A fragment of the cDNA encoding the third intracellular loop of the rat m1 muscarinic receptor was cloned, and the DNA was expressed in Escherichia coli as a fusion protein. The fusion protein was purified and utilized as an antigen to raise a polyclonal antiserum in rabbits. Chinese hamster ovary cells stably transfected with the cDNA encoding each of the five known subtypes of muscarinic receptor were used as tissue sources to test the antiserum. The antiserum was found to quantitatively immunoprecipitate m1 muscarinic receptors, while not precipitating m2, m3, m4, or m5 receptors. This selective antiserum was utilized to quantify the density of m1 muscarinic receptors in seven selected areas of the rat brain. Thus, cortex was found to contain approximately 0.8 pmol/mg of membrane protein, which represents 34% of the total density of muscarinic receptors.
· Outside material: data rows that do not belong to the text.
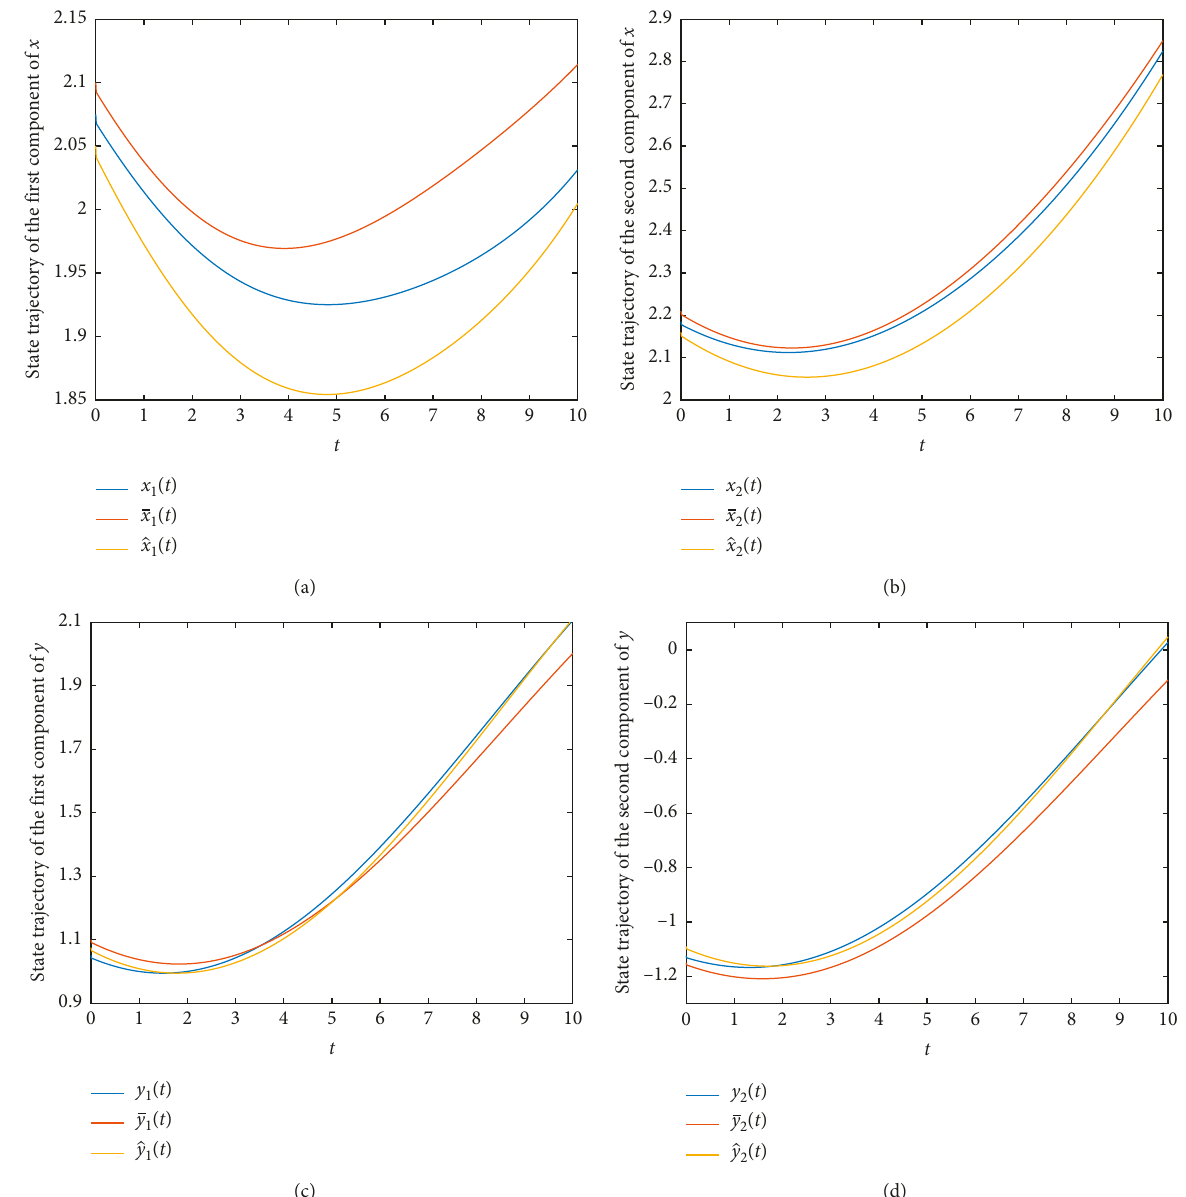
Figure 5: State trajectories of the system for three initial conditions in Example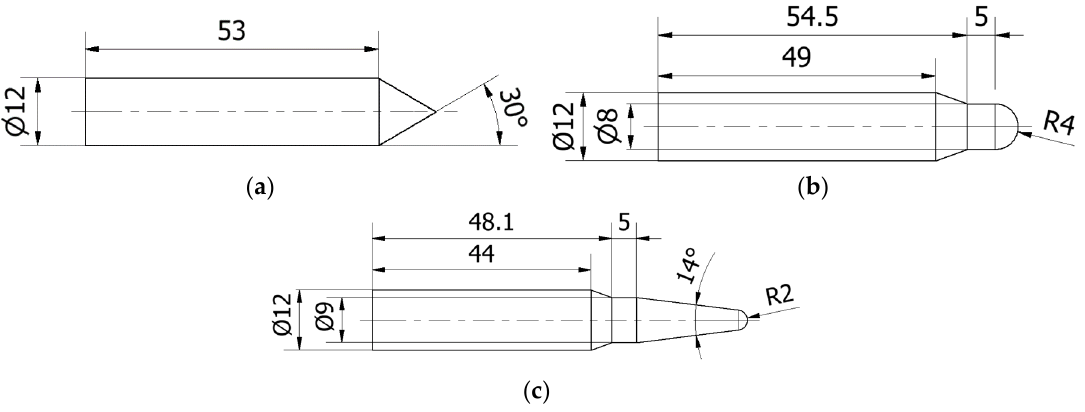
Figure A1. Geometries of the strikers: (a) conical, (b) hemispherical, (c) ogival.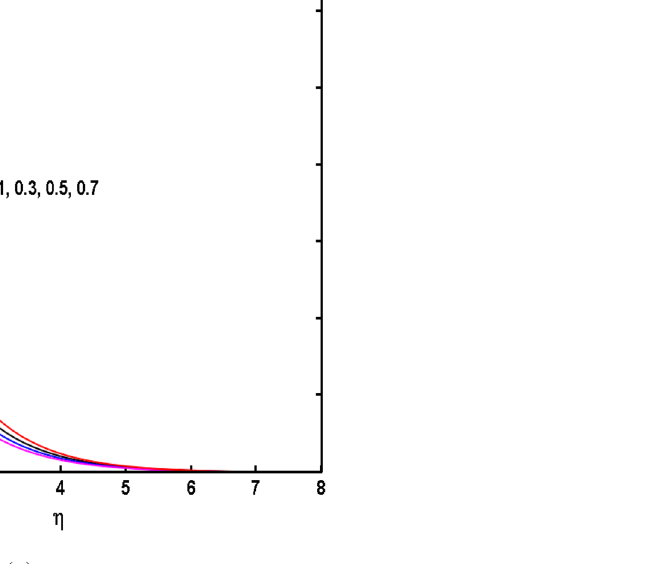
Figure 3. Variations of K to f ′ (η)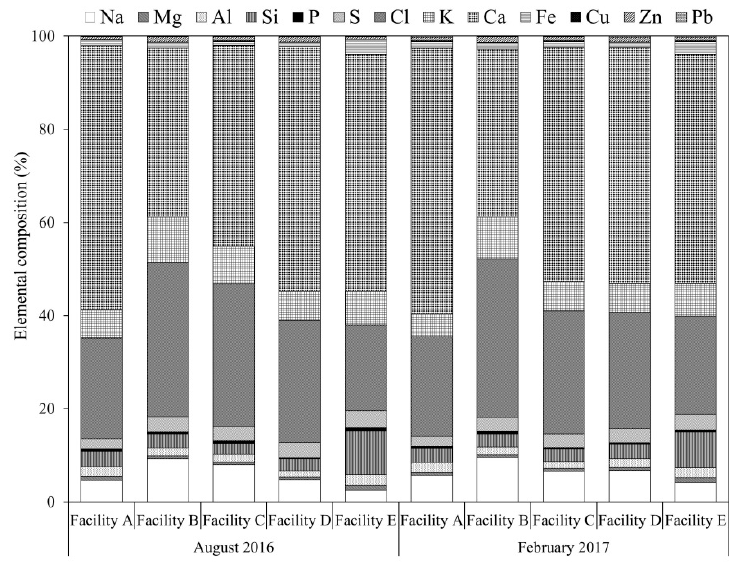
Figure 2. Elemental composition of fly ash (FA) determined using energy dispersive X-ray fluorescence spectroscopy.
Similarly, hippocampus (1 pmol/mg; 47%), striatum (0.8 pmol/mg; 29%), and olfactory tubercule (0.9 pmol/mg; 35%) are rich in m1 receptors. In contrast, thalamus/hypothalamus contained only 0.15 pmol/mg, representing approximately 16% of the total density of muscarinic receptors, whereas pons/medulla (0.03 pmol/mg; 5%) and cerebellum (less than 0.01 pmol/mg; 2%) had very low levels of expression of m1 receptors. The development of a selective antiserum has provided a means for the quantification of a specific subtype of muscarinic receptor in tissues, such as the brain, that express multiple subtypes. This methodology will be applicable not only to the other subtypes of muscarinic receptor but also to the subtypes of several other neurotransmitter receptors that lack selective drugs with which to study them.